EPJ Web of Conferences (Jun 2010)
Experimental validation of a numerical simulation on a ballscrew system by 3D photoelasticity
Abstract
The Trimmable Horizontal Stabilizer Actuator (THSA system) equips the whole airbus line. One component of this system is a ball-screw system on which spalling problems appear on the balls. This phenomenon is mostly due to local high pressures and reduces the service life of the system. 3D numerical simulations are usually used to tackle this kind of problems but are subjected to assumptions. As the aim of the project is to build a numerical model able to predict pressure distribution, these assumptions need to be experimentally assessed to be perfectly relevant of the real load distribution in the ball screw system.

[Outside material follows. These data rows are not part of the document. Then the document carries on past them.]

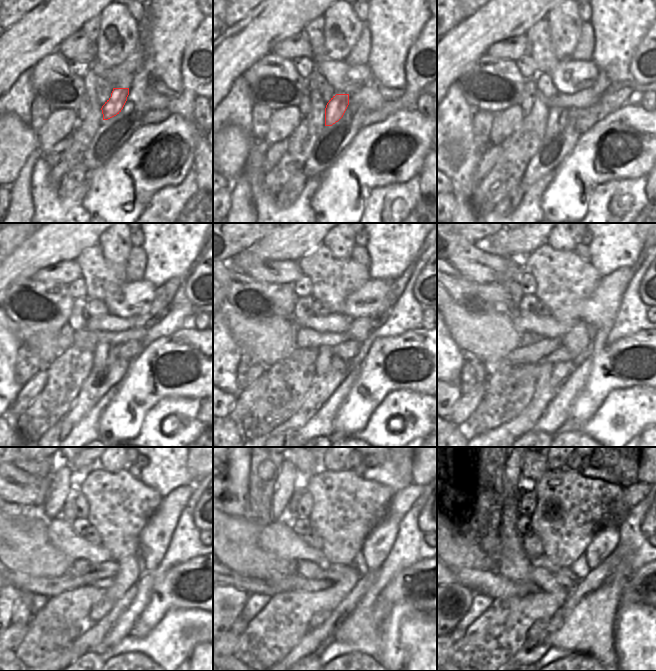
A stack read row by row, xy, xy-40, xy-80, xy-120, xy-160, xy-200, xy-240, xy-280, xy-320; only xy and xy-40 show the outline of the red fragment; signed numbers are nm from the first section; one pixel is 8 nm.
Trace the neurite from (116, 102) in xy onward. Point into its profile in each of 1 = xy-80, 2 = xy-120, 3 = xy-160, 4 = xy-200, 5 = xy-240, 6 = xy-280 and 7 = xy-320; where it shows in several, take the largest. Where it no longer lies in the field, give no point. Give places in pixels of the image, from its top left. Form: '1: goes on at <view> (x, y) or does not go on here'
1: goes on at xy-80 (557, 116)
2: goes on at xy-120 (104, 352)
3: goes on at xy-160 (326, 360)
4: goes on at xy-200 (553, 374)
5: goes on at xy-240 (100, 610)
6: goes on at xy-280 (318, 618)
7: goes on at xy-320 (535, 634)

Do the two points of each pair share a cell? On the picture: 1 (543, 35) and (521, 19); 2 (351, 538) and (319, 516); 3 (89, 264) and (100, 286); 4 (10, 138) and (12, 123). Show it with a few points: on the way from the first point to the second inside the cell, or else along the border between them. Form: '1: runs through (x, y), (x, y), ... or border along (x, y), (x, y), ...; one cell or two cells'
1: border along (546, 17), (537, 21), (525, 34); two cells
2: runs through (343, 531), (327, 517); one cell
3: runs through (94, 269), (100, 276), (100, 281); one cell
4: runs through (10, 134), (10, 127); one cell

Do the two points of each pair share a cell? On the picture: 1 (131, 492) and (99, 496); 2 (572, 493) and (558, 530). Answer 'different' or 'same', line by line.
1: same
2: same

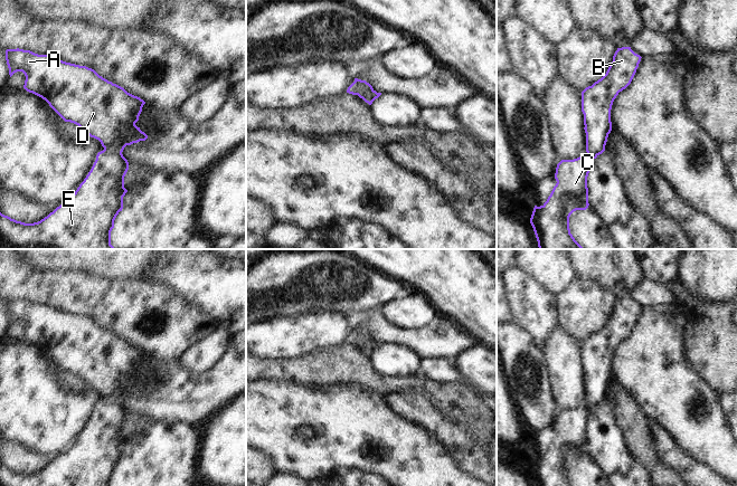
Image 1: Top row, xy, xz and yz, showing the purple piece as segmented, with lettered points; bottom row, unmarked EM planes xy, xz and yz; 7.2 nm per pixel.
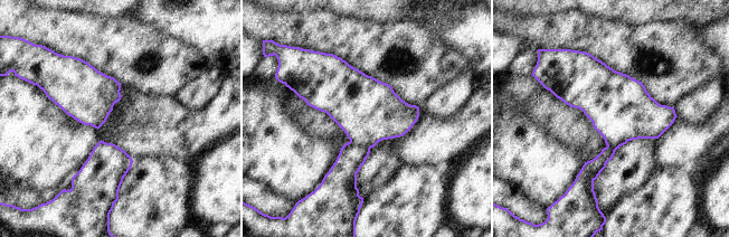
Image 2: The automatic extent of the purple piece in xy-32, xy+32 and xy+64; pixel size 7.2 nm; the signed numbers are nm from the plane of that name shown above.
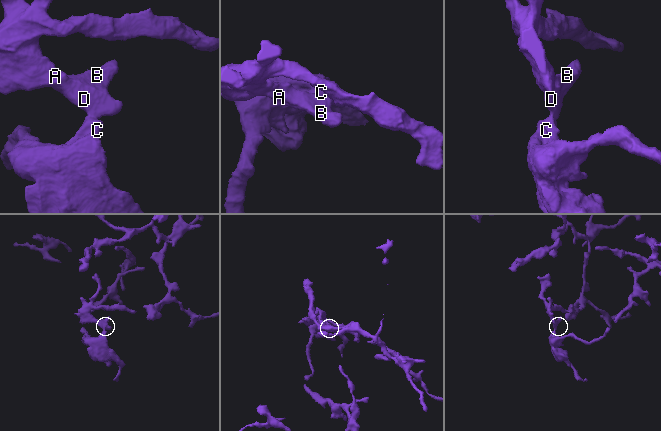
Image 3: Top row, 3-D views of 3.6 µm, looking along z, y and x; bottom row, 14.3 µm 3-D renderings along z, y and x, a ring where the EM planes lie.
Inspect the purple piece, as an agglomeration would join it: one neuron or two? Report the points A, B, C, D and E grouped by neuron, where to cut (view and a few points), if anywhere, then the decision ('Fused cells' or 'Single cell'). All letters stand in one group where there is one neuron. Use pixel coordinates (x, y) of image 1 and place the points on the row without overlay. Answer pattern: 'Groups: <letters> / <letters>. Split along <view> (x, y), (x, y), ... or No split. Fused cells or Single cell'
Groups: A B D / C E. Split along xy (104, 399), (121, 404). Fused cells.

Due to the 3D geometry of the specimen, a 3D measurement technique, Scattered Light Photoelasticity (SLP), has been chosen to perform experimental measurements,. Because of complexity of the geometry, the study is divided in three steps; the present paper is dealing with the second one where a demonstrator ball-screw system is manufactured in casted epoxy to perform the SLP. This technique gives information on 3D stress fields inside the epoxy specimen from the analysis of photoelastic fringes. They are compared to numerical ones and indicate whether numerical boundary conditions are relevant of the experimental ball-screw system behaviour.